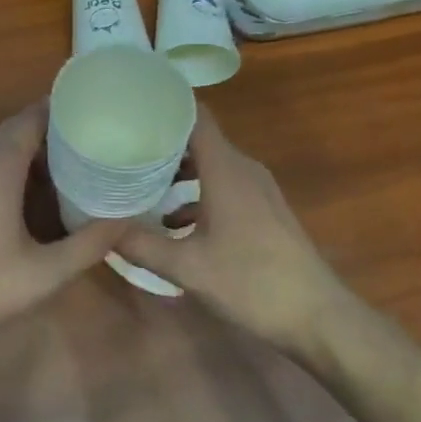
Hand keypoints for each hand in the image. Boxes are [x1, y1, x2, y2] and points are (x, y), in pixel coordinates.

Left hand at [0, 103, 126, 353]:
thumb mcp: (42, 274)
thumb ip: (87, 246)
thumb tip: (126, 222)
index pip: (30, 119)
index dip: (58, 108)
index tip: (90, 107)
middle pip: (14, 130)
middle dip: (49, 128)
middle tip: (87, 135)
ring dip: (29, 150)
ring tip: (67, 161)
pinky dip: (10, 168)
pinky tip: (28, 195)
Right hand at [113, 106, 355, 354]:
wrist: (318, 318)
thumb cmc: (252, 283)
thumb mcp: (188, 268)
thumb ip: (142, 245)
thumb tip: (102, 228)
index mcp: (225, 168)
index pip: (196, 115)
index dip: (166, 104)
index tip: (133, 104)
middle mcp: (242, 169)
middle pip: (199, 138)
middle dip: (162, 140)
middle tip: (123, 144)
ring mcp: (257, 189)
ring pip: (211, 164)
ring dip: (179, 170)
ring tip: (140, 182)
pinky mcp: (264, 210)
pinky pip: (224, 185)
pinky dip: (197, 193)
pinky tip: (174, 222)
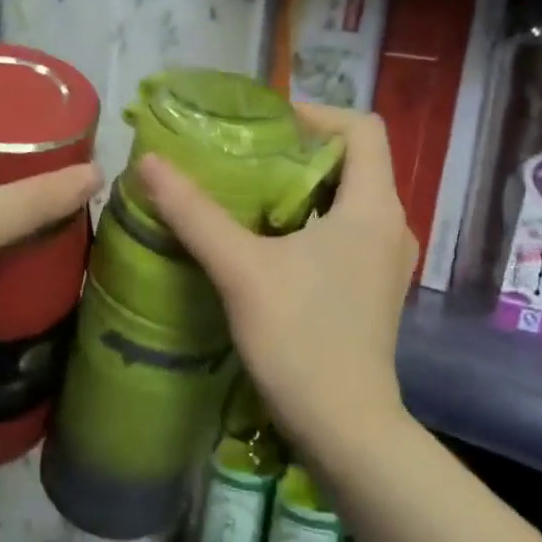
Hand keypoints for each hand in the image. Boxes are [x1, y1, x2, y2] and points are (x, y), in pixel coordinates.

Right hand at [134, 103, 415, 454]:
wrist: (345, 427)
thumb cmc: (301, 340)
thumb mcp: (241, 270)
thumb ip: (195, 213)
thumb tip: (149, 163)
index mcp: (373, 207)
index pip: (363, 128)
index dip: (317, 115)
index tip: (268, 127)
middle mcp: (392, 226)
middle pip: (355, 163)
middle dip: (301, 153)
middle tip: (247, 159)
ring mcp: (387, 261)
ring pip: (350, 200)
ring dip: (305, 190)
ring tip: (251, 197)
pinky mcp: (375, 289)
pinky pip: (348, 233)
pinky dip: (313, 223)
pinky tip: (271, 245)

▸ Task description
Across the listing above, find all lines where the word "hand" is present and copy them.

▸ Solved exercise
Hand keypoints for each hand in the image. Boxes are [x1, y1, x2, y2] and points are (x, y), in pixel coordinates.
Left hand at [0, 103, 126, 353]:
Right hand at [113, 106, 355, 354]:
Hand keypoints for each hand in the image. Boxes are [x1, y1, x2, y2] and points are (x, y), in pixel coordinates.
Right hand at [134, 103, 415, 454]:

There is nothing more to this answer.